How fast should software be written?

February 29th, 2012 by admin Leave a reply »

In most software development positions, you get projects sent your way with an expected completion time, and for the most part there always has to be a completion date to any project or nothing would ever get done.  Now, granted you have some projects where some R&D will have to be done beforehand if you either don’t know the technology that will need to be used or you don’t understand the domain you have been tasked to work with.

 It helps tremendously to work with domain experts when you don’t understand the domain you are working with, people that understand how the business works or the terminology or the business flow.  When it comes to R&D up front, it helps to work with or for people that understand that it takes time to get a grasp of the tools needed to get the job done.

One sort of thing I have wrestled with over the years is how fast should a particular piece of software be written?  What I mean by that is how fast should you let others know it is completed.  Under certain situations, you could end up with high expectations that you can produce software very quickly, which you may be able to, but maybe not in every scenario because of the R&D aspect or you may run into a really difficult snag that makes things drag out for a while.  Its probably a bad idea to let others know you are done immediately without at least letting some others bang around on your new shiny tool or product, so you at least don’t look like a fool, not to mention that in general it just needs to be tested.

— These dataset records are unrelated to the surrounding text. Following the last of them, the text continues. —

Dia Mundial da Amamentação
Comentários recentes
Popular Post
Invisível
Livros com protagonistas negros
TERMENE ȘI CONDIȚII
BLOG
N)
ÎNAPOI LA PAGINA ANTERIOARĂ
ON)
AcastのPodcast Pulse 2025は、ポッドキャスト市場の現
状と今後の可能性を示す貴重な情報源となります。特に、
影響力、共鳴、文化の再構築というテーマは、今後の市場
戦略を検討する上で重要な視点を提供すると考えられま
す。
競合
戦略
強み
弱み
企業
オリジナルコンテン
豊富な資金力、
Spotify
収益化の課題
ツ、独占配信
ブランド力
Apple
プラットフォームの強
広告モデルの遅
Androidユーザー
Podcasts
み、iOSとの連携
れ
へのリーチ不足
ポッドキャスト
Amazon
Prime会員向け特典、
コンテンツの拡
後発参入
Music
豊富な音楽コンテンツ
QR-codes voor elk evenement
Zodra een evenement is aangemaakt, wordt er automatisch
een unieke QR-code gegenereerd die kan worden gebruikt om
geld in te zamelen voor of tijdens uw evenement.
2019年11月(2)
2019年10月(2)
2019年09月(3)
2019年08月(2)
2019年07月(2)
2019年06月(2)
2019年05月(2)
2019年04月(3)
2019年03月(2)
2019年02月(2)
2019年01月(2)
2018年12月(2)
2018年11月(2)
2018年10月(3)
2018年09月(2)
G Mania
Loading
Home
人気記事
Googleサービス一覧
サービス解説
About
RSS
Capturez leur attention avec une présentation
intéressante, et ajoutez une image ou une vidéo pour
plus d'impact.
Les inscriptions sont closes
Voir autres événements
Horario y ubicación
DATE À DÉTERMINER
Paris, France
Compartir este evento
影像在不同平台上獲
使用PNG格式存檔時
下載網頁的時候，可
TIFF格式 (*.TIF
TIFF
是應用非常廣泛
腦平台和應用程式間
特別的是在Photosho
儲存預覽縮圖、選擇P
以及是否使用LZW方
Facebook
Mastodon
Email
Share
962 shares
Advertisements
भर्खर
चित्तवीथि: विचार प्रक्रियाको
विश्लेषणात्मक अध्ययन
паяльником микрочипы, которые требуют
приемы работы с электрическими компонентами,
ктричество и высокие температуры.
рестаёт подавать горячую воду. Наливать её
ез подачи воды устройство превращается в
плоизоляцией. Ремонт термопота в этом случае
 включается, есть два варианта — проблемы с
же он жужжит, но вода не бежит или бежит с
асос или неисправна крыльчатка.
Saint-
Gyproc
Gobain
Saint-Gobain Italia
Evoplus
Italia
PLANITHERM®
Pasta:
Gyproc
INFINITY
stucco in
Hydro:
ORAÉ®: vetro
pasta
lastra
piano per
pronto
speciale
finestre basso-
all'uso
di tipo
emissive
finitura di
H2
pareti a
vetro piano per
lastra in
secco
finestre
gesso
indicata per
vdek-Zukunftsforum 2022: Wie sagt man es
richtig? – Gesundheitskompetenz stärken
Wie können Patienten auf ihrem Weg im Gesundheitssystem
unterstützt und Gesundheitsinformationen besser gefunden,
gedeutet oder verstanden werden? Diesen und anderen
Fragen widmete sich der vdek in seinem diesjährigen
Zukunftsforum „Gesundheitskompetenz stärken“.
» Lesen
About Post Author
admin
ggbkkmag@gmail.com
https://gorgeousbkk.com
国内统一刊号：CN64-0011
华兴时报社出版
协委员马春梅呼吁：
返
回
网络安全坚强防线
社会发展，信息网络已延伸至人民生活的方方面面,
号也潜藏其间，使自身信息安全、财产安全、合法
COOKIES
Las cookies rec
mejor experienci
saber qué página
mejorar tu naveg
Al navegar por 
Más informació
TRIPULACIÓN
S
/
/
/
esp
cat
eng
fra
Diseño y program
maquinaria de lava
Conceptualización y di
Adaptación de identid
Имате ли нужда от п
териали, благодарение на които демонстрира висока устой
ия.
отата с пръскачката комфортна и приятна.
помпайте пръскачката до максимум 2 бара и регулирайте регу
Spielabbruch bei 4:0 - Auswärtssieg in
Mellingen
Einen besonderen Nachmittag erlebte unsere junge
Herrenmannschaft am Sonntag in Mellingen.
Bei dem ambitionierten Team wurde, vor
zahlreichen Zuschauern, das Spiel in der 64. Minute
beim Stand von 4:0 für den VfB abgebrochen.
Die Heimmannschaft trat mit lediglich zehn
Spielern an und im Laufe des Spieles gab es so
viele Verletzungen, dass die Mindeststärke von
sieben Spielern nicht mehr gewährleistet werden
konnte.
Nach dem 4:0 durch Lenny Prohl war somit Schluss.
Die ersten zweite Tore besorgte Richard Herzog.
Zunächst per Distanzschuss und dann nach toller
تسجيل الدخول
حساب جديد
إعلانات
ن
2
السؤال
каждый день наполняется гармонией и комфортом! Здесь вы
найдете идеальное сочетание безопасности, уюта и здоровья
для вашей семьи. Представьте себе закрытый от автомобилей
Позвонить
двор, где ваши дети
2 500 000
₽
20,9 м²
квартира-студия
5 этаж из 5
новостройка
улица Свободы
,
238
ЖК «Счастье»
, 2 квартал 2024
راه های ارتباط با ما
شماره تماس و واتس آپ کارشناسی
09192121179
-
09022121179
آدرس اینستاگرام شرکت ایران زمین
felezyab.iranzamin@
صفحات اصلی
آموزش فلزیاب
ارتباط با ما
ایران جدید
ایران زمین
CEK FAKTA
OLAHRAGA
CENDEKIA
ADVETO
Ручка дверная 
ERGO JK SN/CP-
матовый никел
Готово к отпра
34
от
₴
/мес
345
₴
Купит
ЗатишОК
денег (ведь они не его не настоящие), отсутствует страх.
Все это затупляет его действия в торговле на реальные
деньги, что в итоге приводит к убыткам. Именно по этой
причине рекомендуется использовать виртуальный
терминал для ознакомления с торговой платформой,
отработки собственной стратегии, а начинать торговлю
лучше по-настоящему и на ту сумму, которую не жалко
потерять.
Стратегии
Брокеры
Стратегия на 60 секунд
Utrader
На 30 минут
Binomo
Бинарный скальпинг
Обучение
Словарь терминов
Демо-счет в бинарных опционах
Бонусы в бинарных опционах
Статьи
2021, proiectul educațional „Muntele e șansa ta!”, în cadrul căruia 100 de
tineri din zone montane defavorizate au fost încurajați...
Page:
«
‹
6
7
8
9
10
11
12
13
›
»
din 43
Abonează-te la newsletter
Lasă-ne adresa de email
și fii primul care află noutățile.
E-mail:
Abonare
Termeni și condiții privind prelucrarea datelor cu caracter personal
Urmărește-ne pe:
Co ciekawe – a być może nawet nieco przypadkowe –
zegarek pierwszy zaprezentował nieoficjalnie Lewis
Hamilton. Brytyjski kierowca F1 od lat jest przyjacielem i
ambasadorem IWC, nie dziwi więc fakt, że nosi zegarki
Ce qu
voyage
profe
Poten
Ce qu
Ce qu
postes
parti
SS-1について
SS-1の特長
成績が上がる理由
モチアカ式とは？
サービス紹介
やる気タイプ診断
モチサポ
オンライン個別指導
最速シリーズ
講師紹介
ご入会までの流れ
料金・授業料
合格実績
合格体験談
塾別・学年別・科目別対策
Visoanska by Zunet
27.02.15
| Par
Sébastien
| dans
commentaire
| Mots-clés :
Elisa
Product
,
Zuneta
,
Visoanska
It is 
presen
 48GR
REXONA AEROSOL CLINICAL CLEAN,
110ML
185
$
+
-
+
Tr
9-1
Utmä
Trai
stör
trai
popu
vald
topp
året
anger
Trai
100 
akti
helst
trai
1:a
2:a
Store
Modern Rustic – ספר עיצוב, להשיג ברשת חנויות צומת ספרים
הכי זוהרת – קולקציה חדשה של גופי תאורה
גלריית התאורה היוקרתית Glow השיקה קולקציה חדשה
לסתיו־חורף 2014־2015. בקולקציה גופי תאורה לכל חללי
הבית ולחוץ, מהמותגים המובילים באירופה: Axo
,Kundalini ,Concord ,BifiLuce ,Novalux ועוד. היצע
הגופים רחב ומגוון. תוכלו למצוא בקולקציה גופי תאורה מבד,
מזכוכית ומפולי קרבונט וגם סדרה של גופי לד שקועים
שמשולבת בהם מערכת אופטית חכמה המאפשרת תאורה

If you look at the chart I have here, the software development cycle doesn’t always apply, especially when you are creating what I want to call “small” projects, like a data integration for instance.  I recently created a webservice that was simply a way for a client to send data to us and it would generate some more data and send it back.  I guess you could say that there was some analysis involved in trying to see if it was possible, and there was some approval there so we have 2 of the steps, but I didn’t really have a need to mock anything up since it was just some simple ties to data, no UI’s involved.  I did do the rest of it with the stage and test and release the software, so I guess I pretty much did all the cycle minus the mockup part of it.

I guess what I am wondering from others in the field is if you can get a particular project done in a lot faster time frame than was expected, do you sit on it and do more research or do you tell management about it immediately so you can reap those rewards?